Ruby and Its Friends
Ruby is rarely used alone, almost always bringing along its friends, such as databases and, increasingly, other services. Just like playing with friends vs. playing alone, this means additional coordination is required... but having friends along can also make hard problems easier. For talks in this track, we want to hear about using Ruby in distributed systems environments. What techniques have you used to make it easier? What pitfalls should others following in your steps expect?
Ruby on the Fringe
Ruby is one of the most popular languages for web development, DevOps, and general scripting. But some people use Ruby for stranger, less obvious purposes. Talks in this track should explore the more esoteric side of the language -- applications that are (way) outside the norm, answering the question "what are the weirdest and most wonderful ways you can use Ruby?"
The topic of testing is never without its opinions, and thus the discussion of it in Ruby continues. Whether it's unit tests vs. specifications, black box vs. mocking vs. stubbing, or integration tests vs. everything else, talks in this track should go over techniques for writing high-quality Ruby.
About the Review Process
Proposals will go through two rounds of evaluation. The first-round review will be blind — reviewers do not have access to your information, only what is in your proposal, to keep basic biases out of our calculations. Please respect this process by keeping your biographical information out of the proposal itself.

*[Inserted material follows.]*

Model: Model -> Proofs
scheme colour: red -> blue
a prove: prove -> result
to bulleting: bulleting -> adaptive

In the second round, proposals that have cleared the first round will be reviewed along with your information. The purpose of this round is to evaluate proposals alongside your past speaking experience, relevant credentials, and anything else that you provide that would help our committee see what a great job you'll do. The program committee is heavily committed to selecting a diverse and well-qualified group of speakers.

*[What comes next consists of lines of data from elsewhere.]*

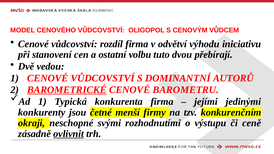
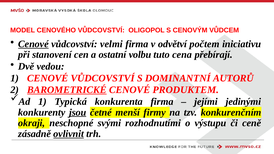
Cenové at (33, 44) underline: none -> present
rozdíl: rozdíl -> velmi
výhodu: výhodu -> počtem
dvou: dvou -> cena
BAROMETRU: BAROMETRU -> PRODUKTEM
jsou underline: none -> present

During the first round, program committee members may have questions and feedback for you about your proposal. The CFP application allows for two-way correspondence without revealing speaker identities. You'll receive an email notification when a reviewer leaves feedback for you. Please reply promptly and consider adjustments when requested. Our committee will have hundreds of proposals to look over, so you'll want to be sure that you're not a process blocker.
Every proposal submission will be responded to, whether or not the talk is accepted. Please only contact us with questions on this if you have not heard back by September 18.
What You Get
Speakers at RubyConf 2017 receive free admission to the conference and an invitation to a pre-conference speaker dinner. Speakers also receive access to a Slack channel for all Speakers and the Program Committee, which can be used for talk prep (including requesting assistance and talk reviews) as well as check-ins with others.
Note: We do not offer travel or accommodation assistance for Speakers.
Whether or not your talk is accepted, if you submit a proposal, we'll reserve a ticket space for you. So even if the conference sells out and your proposal isn't accepted, you'll still have the chance to buy a RubyConf ticket. Instructions on how to do so will be in the email that we send to you.